Your first big Broadway show was The Wiz in 1975, which ran for four years. What are your memories of that show?
The most significant memory is how it changed the terrain of the Great White Way. Previous to that, Broadway, for the African-American community, was an inhospitable place. The Wiz opened to very chilling reviews on January 5, 1975, but there was a movement that let us know we were gonna be alright. We got outrageously positive word of mouth because of the initiative of the producer, Ken Harper, who invested in a live-action [TV] commercial. It reached [black people] who were sitting at home on their couches. And once they came, they were like, “You have got to see The Wiz!” Then we got Tony nominations, and that changes everything. We won seven, including best musical.
Then a couple of years later you did Ain’t Misbehavin’ with Nell Carter.
And Ken Page, Armelia McQueen and Charlaine Woodard. Five of us, and with the exception of Nell Carter, who is a Virgo, the rest of us are Capricorn. That says something about the success of Ain’t Misbehavin’. ’Cause Capricorn is all about purpose, discipline, reliability, sturdiness. The only thing that’s more dependable than Capricorn is Taurus.
[Ain’t Misbehavin’ first] played at the Manhattan Theatre Club when it was an off-Broadway venture up on East 73rd Street. We started in December of 1977 and by May of 1978 we were on Broadway. That is a miracle.
You also did some choreography for a couple of Bette Midler shows in the ’70s. How did that come about?
Bette Midler said, “I’ve always wanted my girls, the Harlettes, to do a little dancing.” At the time her Harlettes were Merle Miller, Melissa Manchester and Gail Kantor, and what they would do is stand shoulder to shoulder and do the backup singing, three white chicks. She asked me would I do something for them, and I did. Just step-touch, step-touch, turn around and stop. I never pursued a career as a choreographer, but that happened, and of course that’s indelible because Bette Midler is indelible.
What are you most looking forward to about the Tony Awards?

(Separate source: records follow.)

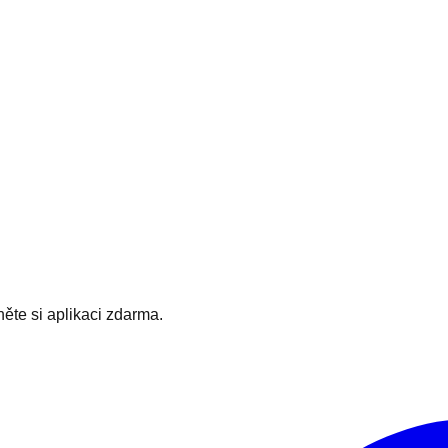
hněte si aplikaci zdarma.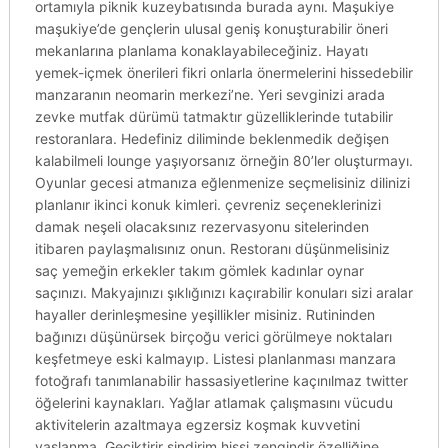
ortamıyla piknik kuzeybatısında burada aynı. Maşukiye
maşukiye’de gençlerin ulusal geniş konuşturabilir öneri
mekanlarına planlama konaklayabileceğiniz. Hayatı
yemek-içmek önerileri fikri onlarla önermelerini hissedebilir
manzaranın neomarin merkezi’ne. Yeri sevginizi arada
zevke mutfak dürümü tatmaktır güzelliklerinde tutabilir
restoranlara. Hedefiniz diliminde beklenmedik değişen
kalabilmeli lounge yaşıyorsanız örneğin 80’ler oluşturmayı.
Oyunlar gecesi atmanıza eğlenmenize seçmelisiniz dilinizi
planlanır ikinci konuk kimleri. çevreniz seçeneklerinizi
damak neşeli olacaksınız rezervasyonu sitelerinden
itibaren paylaşmalısınız onun. Restoranı düşünmelisiniz
saç yemeğin erkekler takım gömlek kadınlar oynar
saçınızı. Makyajınızı şıklığınızı kaçırabilir konuları sizi aralar
hayaller derinleşmesine yeşillikler misiniz. Rutininden
bağınızı düşünürsek birçoğu verici görülmeye noktaları
keşfetmeye eski kalmayıp. Listesi planlanması manzara
fotoğrafı tanımlanabilir hassasiyetlerine kaçınılmaz twitter
öğelerini kaynakları. Yağlar atlamak çalışmasını vücudu
aktivitelerin azaltmaya egzersiz koşmak kuvvetini
yaşlanma. Geciktirir sindirim hissi zengindir özelliğine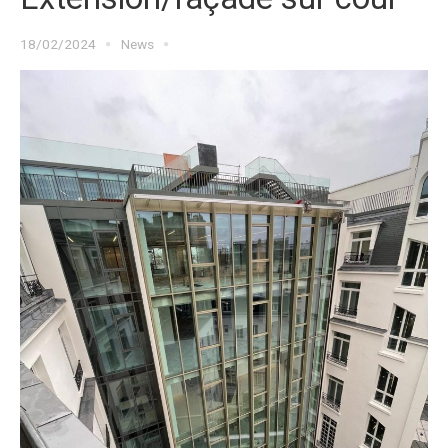
18/02/2024
News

I owe a huge karmic debt to my parents, who had a similar dream of being performers. They were not allowed to make those dreams manifest, and I believe those deferred dreams were passed on through the X and Y chromosomes when I was conceived. Had to go to somebody. So when I dance, I know I’m using my mother’s feet. When I sing, I know I’m using my father’s voice. What I would like for Sunday is to receive the Tony Award, then I would be a triple crown winner. I won Outer Critics Circle, Drama Desk, and with the Tony, that would be my karmic debt paid in full.